I sold a ar15 carbine in 45acp that was perfectly balanced in one hand.
also the marlin camp carbine and uzi.
a great police/ anti-personnel carbine within 50 yds.
david from houston


----------



## Dave_w (May 25, 2005)

Why would you really want to?

I mean, I love the .45. It's a great round. But it's filthy expensive.

And keep quiet about not having any range in a .45. Remember that velocity and energy are functions of both the round and the barrel, and most .45 pistols have relatively small barrels. Even still, I can reach out to 75 yards reliably with a factory Glock chambered in .45ACP and equipped with nice iron sights. If you doubt me, go stand downrange. If you're saying to yourself, man, that's a dumb idea, then I guess you're not so sure of that no-range thing.

Me, I like 9mm carbines. They're practical, cheap to shoot, and fairly accurate. That, and I firmly believe that a 9mm, .38 Special, or .38+P are effective rounds. I love guys who say, "Yeah, if I'm gonna have to take em down, I wanna stop em with my .357/.44Magnum/.50DE". Usually, these are the guys at the range who can barely keep em on the paper.

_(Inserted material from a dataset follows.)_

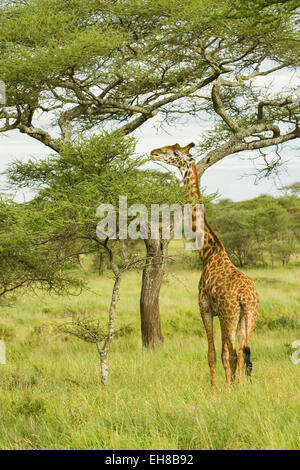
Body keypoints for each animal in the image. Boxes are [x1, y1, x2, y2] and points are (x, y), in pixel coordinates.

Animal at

It's not the power of the round or even how many rounds you put into whatever or whoever you're trying to stop. .38+P is an unqualified man-stopper. And the guns that shoot it can be easily handled by women and small-framed shooters, as can the guns that fire them. A big ole .44Magnum, on the other hand, won't fit into everybody's hand.

And by the way, I don't even weigh 150 pounds, but I can comfortably shoot .357 and .44 Mag all day long (it's called "technique", numbnuts). But I still like .38+P.


----------



## Bore.224 (Mar 23, 2005)

Beretta now make the CX4 storm carbine looks like a keeper. 9mm,40 S&W and .45 ACP are offered !!


----------